Movido por esa misma devoción, indiferente al frío, a menudo recoge en los campos pequeñas flores para hacer con ellas un ramillete y llevarlo delante de una de las tantas capillitas dedicadas a la Virgen y esparcidas por los alrededores del pueblo. Una oración rápida, una mirada llena de amor y después, corriendo, de nuevo, a jugar.
4.. DOPO I, 4; Parola 1, 10 (1930); Andrea GEMMA, Las florecillas de Don Orione , Pequeña Obra de la Divina Providencia, Buenos Aires 2015, 10 (en adelante: GEMMA, Las llorecillas ); cf. Andrés GEMMA, ¡Fuego al mundo! La misión de San Luis Orione , Buenos Aires, Claretiana, 2018, 17 (en adelante: GEMMA, ¡Fuego al mundo! ).
5. Soldado voluntario que militaba en las tropas inspiradas en los ideales del general italiano José Garibaldi. Lucharon durante el siglo XIX para llevar a término el proceso de unificación de Italia.
Capítulo 2
La campanilla
“Cuando era niño, un día vine aquí, a un caminito que aún recuerdo bien, para encontrarme con mi madre que debía volver por este lugar con la carga de leña por la tarde. En aquel tiempo había allí un cerco. Tendría yo ocho o nueve años y estaban conmigo otros niños de mi edad. En un momento dado, hemos visto que sobre el cerco había de esas flores blancas con forma de campanas, esas que popularmente se conocen como campanillas y nos pusimos a cortarlas. También yo corté una, y después, como si estuviese ayudando en la Misa, en el ‘sanctus’, hice instintivamente el movimiento del monaguillo que las hace sonar; y con gran maravilla de mi parte sentí que aquella flor emitía un repiqueteo leve pero sonoro, como si hubiese sido de bronce. No dando crédito a mis oídos, repetí el gesto y de nuevo la flor sonó entre el asombro de mis compañeros que se habían arremolinado en torno a mí y que veían maravillados que las que ellos habían cortado no hacían lo mismo. Acaso el Señor ya desde entonces me quería hacer entender que llegaría a ser sacerdote”.(6)
* * *
Su inclinación a la piedad, su tierna devoción a la Virgen, su espíritu caritativo y de servicio no nos deben engañar. Mamá Carolina que lo conoce bien, vigila y guía con mano firme a aquel hijo más bien inquieto y rebelde.
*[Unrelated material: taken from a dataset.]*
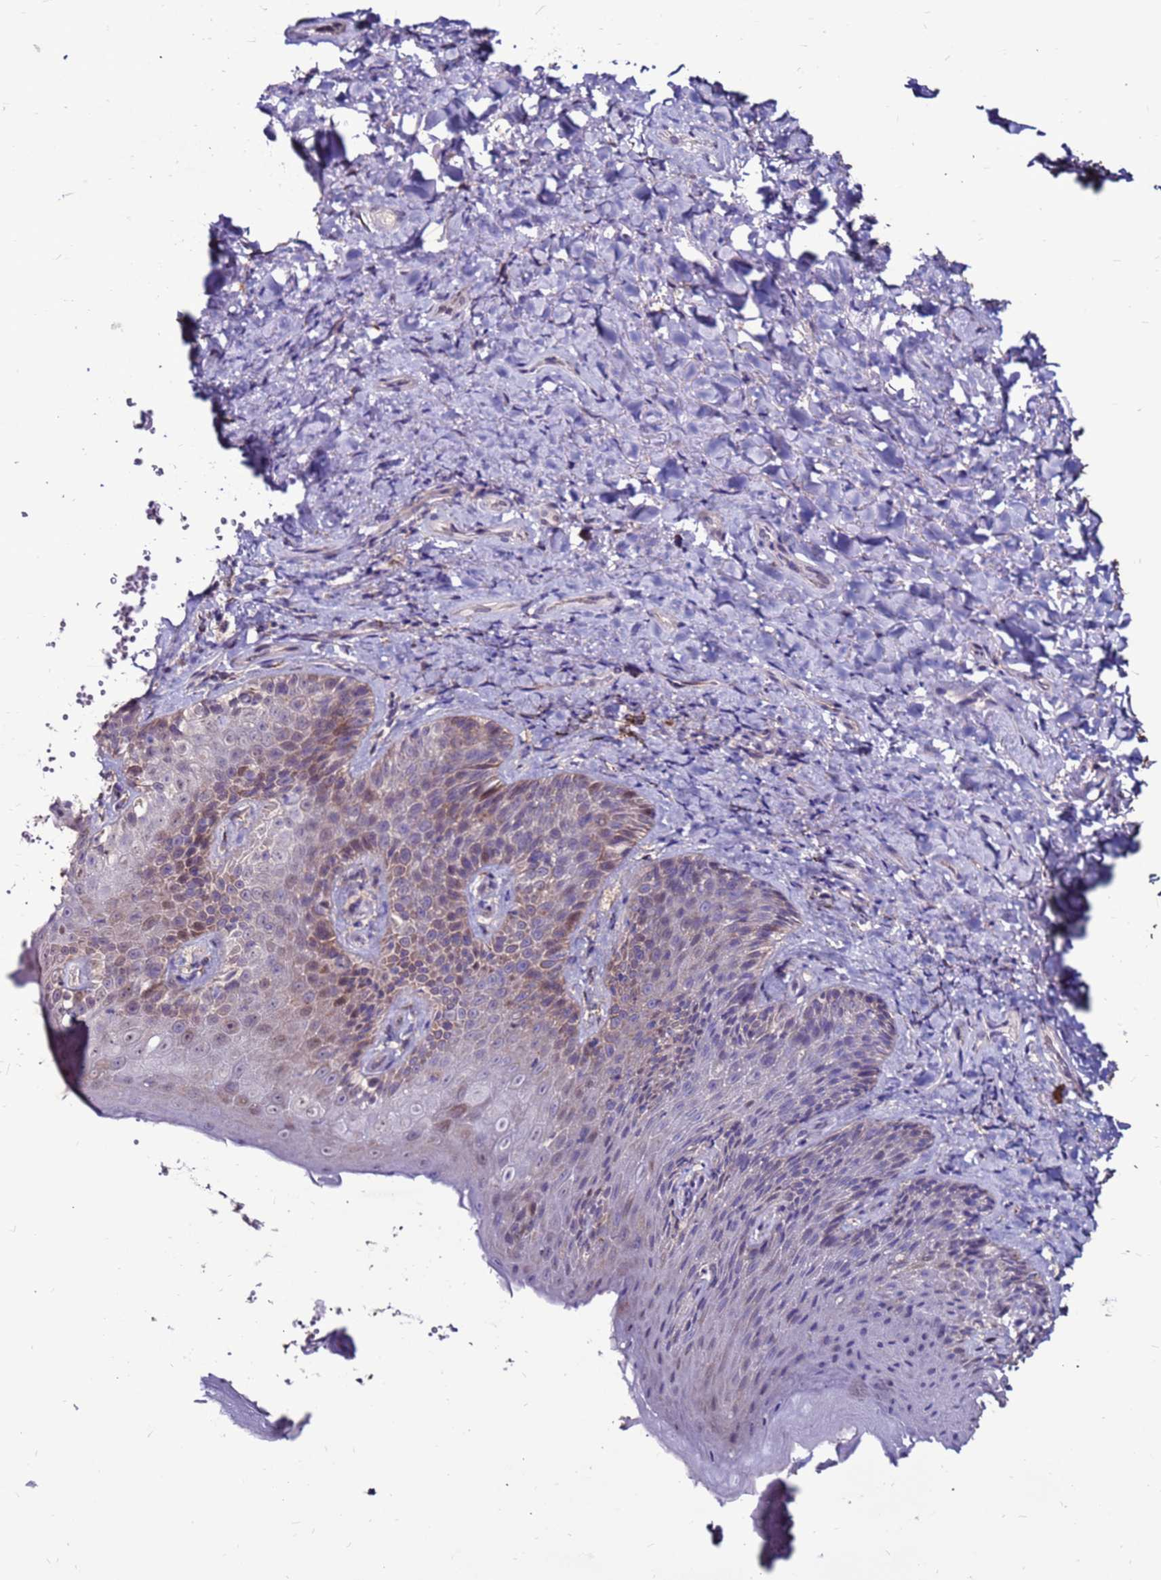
{"staining": {"intensity": "moderate", "quantity": "<25%", "location": "cytoplasmic/membranous"}, "tissue": "skin", "cell_type": "Epidermal cells", "image_type": "normal", "snomed": [{"axis": "morphology", "description": "Normal tissue, NOS"}, {"axis": "topography", "description": "Anal"}], "caption": "A low amount of moderate cytoplasmic/membranous expression is present in about <25% of epidermal cells in benign skin.", "gene": "SLC44A3", "patient": {"sex": "female", "age": 89}}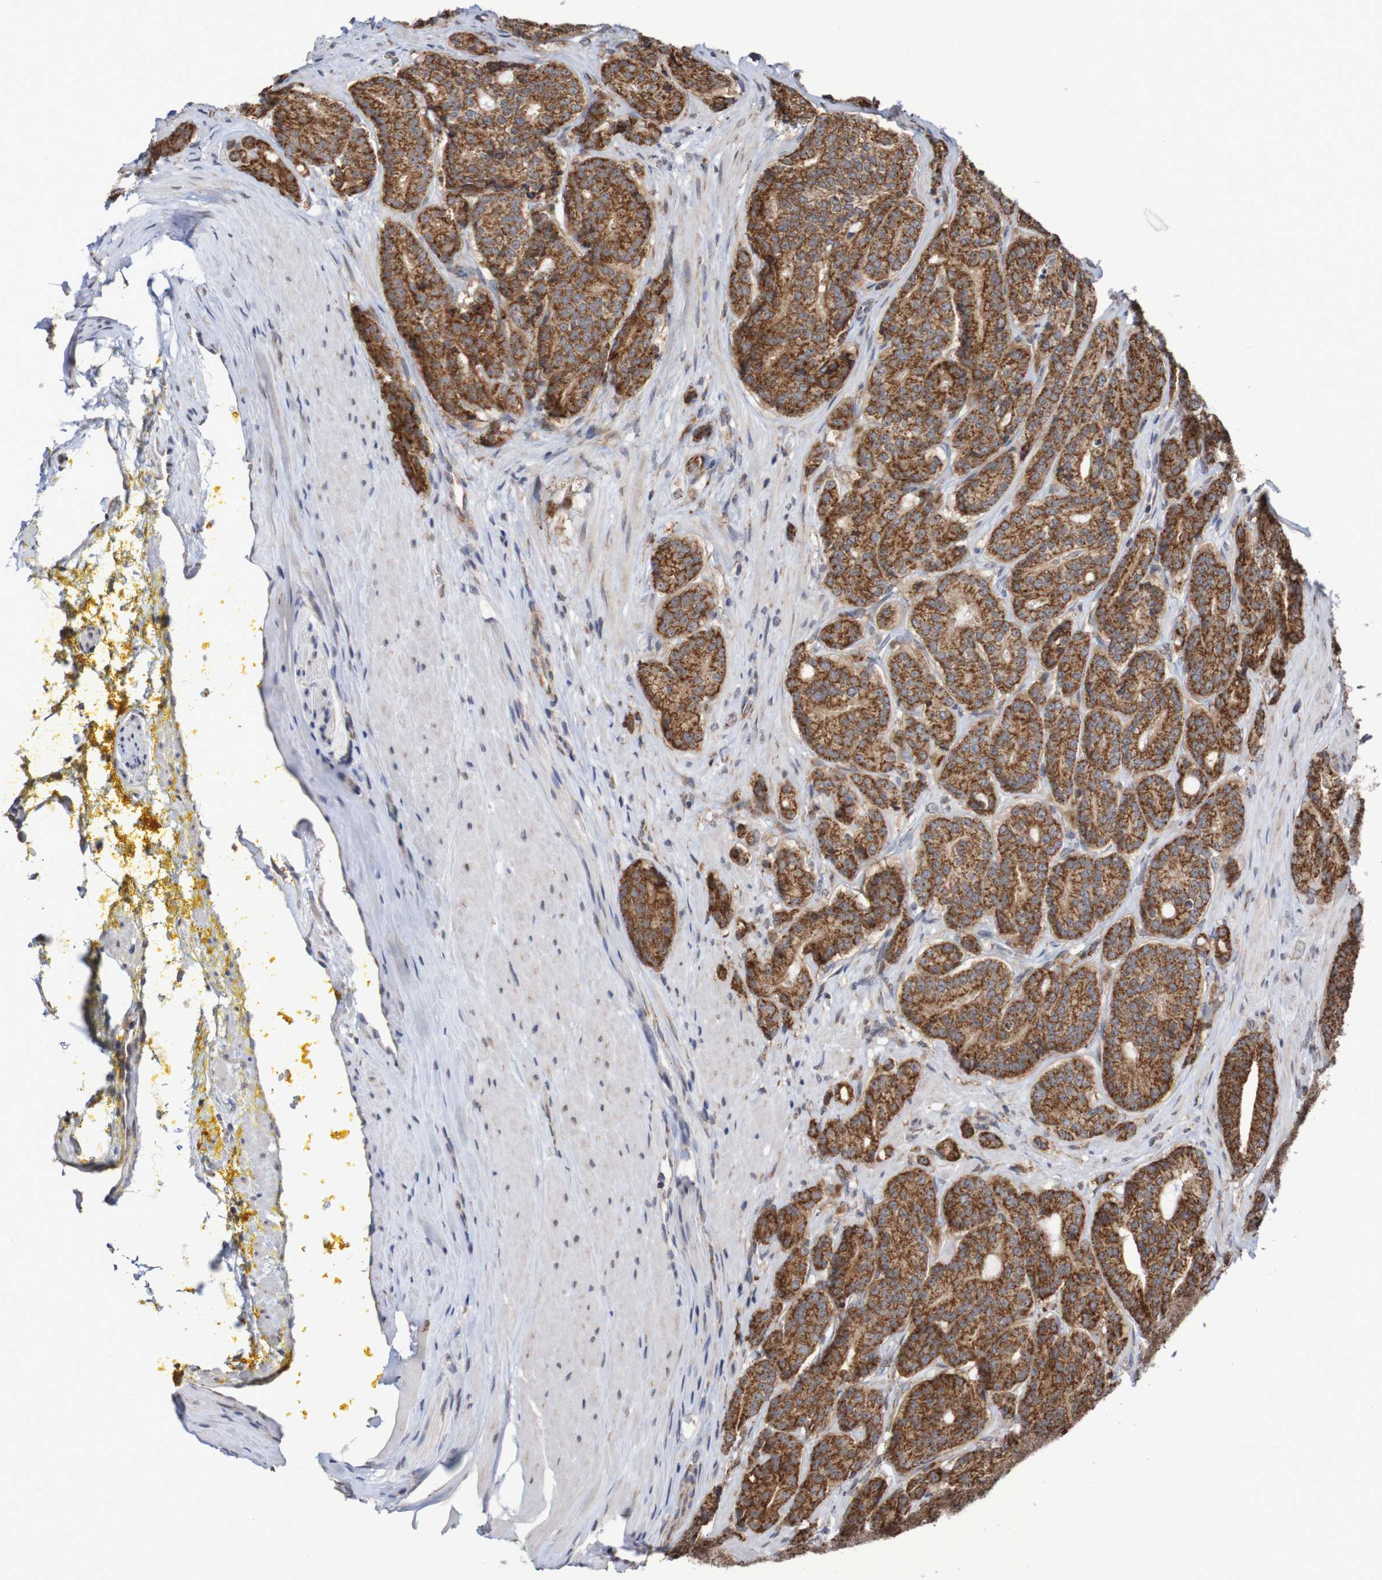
{"staining": {"intensity": "strong", "quantity": ">75%", "location": "cytoplasmic/membranous"}, "tissue": "prostate cancer", "cell_type": "Tumor cells", "image_type": "cancer", "snomed": [{"axis": "morphology", "description": "Adenocarcinoma, High grade"}, {"axis": "topography", "description": "Prostate"}], "caption": "Adenocarcinoma (high-grade) (prostate) tissue demonstrates strong cytoplasmic/membranous staining in about >75% of tumor cells", "gene": "DVL1", "patient": {"sex": "male", "age": 61}}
A los seis años empieza a concurrir a la escuela primaria. Sigue con gusto y provecho las lecciones, pero apenas el maestro da la señal del final, el pequeño Luis a la cabeza de sus compañeros, entre empujones y tironeos se abre cancha para salir entre los primeros y correr despreocupadamente por las calles.
Bien pronto sobresale por inteligencia y vivacidad entre sus compañeros. Es un líder nato. Sus compañeros lo siguen con ganas incluso cuando, al final del juego o de cualquier otra original aventura, los invita a entrar en la iglesia para hacer una breve oración, o a rendir homenaje a la Virgen en alguna de los muchas capillitas del campo.